EXTRACTED TEXT:

--*--

Big O notation - Data structures in practice

In this post you’ll learn how to use big O notation to compare the performance of different algorithms.

Measuring the running time of an algorithm

There are two ways to measure the running time of an algorithm:

Experimental analysis
Theoretical analysis

Experimental analysis involves running a program and measuring how long it takes to complete. The problem with this approach is that programs run non-deterministically and at different speeds depending on the hardware, compiler, programming language, and other factors.

The alternative is theoretical analysis. One approach to theoretical analysis is to approximate the running time by counting the number of steps an algorithm takes for a given input.

Calculating algorithm steps

Steps are a unit that measure how long an operation takes to complete on a hypothetical computer.

The rules for this hypothetical computer are:

Simple operations take 1 step
Loops and subroutines are made up of simple operations
Memory is unlimited and memory access takes 0 steps

Simple operations can be arithmetic operations like *, comparison operations like ==, assignment operations like =, and statements like return. They all take 1 step.

Loops and subroutines are made up of the simple operations performed by them. If a loop performs 3 operations each iteration, then n loops would take a total of 3n steps.

The final rule is that memory is unlimited and access takes 0 steps. This makes analysis simpler by ignoring the fact that memory access times vary on real-world machines.

With these rules you can calculate the total number of steps a program will take to run on the hypothetical computer.

For example, the following sum function performs 3 simple operations: =, return, and +. So the function takes 3 steps to complete:

int sum(int a, int b) {
  int temp = a + b;
  return temp;
}

You can express the total number of steps an algorithm takes using a mathematical function. A mathematical function expresses the output for a given input. In the case of the sum function, the number of steps is always 3. So a mathematical function for the total steps taken by the algorithm for an input of n is f(n) = 3.

The following exp function performs 1 assignment operation and 2 operations for each loop, where the number of loops is based on the input e. So the total number of steps is 2e + 1, which can be expressed as f(n) = 2n + 1:

int exp(int base, int e) {
  int total = 1;
  while(e) {
    total *= base;
    e--;
  }
}

Note: It can be tricky to determine what a simple operation is. Is *= 1 operation, or 2 operations? Generally it’s OK to choose one or the other, as long as you’re consistent.

What about an algorithm where the number of operations depends on the state of the input? For example, an algorithm that returns either the index of a value if it exists in an array, or -1 if it does not. If the value being searched for is the first element in the array then the function will return after 1 loop, but if the value doesn’t exist in the array the algorithm will loop over each element in the array. How do you decide which case to analyze?

Analyzing the worst-case

I like to think of myself as a realistic optimist, but when I analyze algorithms I’m usually a pessimist. Why? Consider the cases you can analyze:

Best-case
Average-case
Worst-case

The best-case can be misleading. An algorithm might run quickly in the best-case, but take an impossible amount of time in the average-case.

--*--

RECORDS PROVIDED:
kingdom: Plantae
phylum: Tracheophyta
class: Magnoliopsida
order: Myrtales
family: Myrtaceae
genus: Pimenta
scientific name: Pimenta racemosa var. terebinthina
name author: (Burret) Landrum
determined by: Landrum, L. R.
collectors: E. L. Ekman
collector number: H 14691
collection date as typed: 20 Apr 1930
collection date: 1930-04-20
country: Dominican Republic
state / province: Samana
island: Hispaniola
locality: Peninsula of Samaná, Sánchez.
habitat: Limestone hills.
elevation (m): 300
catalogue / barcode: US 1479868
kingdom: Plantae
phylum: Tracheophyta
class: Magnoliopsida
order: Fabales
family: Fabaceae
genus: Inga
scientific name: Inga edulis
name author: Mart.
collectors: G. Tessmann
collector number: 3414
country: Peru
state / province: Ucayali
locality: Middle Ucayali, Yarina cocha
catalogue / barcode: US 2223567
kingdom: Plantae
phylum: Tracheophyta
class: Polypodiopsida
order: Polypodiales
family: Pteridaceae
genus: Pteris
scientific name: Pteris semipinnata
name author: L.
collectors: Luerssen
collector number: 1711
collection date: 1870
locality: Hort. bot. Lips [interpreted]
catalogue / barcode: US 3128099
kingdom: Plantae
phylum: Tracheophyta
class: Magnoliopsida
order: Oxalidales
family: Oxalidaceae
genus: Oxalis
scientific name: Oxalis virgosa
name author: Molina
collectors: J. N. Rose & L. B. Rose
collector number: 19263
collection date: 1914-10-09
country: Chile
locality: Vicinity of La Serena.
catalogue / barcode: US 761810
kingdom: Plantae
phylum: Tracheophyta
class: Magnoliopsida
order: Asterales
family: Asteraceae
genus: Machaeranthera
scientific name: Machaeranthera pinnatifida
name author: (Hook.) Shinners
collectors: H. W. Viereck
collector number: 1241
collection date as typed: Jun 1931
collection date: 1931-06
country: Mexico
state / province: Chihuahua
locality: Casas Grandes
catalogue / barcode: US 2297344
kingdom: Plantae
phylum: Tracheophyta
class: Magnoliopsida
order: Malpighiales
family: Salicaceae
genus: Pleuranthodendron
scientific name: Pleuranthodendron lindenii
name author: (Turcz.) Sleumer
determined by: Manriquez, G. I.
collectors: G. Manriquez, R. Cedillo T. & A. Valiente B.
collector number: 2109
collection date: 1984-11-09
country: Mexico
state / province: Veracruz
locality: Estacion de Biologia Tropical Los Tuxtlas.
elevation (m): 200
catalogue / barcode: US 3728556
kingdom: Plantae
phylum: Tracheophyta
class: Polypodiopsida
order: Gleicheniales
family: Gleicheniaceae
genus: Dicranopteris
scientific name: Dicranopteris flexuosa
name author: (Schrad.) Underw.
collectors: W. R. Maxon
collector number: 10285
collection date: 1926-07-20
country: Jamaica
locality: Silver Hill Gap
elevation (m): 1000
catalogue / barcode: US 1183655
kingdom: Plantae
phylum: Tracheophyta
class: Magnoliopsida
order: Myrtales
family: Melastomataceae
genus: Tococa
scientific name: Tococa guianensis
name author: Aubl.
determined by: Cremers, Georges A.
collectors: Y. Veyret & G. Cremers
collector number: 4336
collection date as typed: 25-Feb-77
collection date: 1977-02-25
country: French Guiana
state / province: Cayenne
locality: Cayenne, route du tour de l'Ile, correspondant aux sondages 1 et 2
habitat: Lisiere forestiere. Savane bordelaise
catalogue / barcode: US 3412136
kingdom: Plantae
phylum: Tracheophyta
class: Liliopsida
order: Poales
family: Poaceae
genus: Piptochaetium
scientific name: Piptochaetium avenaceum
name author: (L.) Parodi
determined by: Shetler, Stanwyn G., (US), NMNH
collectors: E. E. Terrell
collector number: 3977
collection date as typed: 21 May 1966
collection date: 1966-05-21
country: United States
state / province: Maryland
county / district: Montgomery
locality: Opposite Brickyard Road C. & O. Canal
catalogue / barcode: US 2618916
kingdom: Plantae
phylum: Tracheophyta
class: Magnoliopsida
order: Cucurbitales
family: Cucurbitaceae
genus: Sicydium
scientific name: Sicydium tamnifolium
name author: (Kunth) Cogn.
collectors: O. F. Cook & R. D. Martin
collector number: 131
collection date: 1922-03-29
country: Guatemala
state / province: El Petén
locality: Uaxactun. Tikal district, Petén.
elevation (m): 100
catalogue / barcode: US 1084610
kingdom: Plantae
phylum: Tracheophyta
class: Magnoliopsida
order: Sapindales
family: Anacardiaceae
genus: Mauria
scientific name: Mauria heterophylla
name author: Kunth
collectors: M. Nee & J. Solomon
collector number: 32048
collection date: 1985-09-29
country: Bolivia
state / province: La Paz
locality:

--*--

INSTRUCTION 1:
Answer these questions about the big O notation post:
(a) Under the rules for the hypothetical computer, how many steps does memory access take?
(b) How many steps does the sum function take to complete?
(c) Which three cases does the post list as the ones you can analyze?
INSTRUCTION 2:
Repeat the part of the big O notation post starting with "Note: It can" and going on through "case to analyze?".

COMPLETE RESPONSE 1:
(a) 0 steps.
(b) 3 steps.
(c) Best-case, average-case, and worst-case.

COMPLETE RESPONSE 2:
Note: It can be tricky to determine what a simple operation is. Is *= 1 operation, or 2 operations? Generally it’s OK to choose one or the other, as long as you’re consistent.

What about an algorithm where the number of operations depends on the state of the input? For example, an algorithm that returns either the index of a value if it exists in an array, or -1 if it does not. If the value being searched for is the first element in the array then the function will return after 1 loop, but if the value doesn’t exist in the array the algorithm will loop over each element in the array. How do you decide which case to analyze?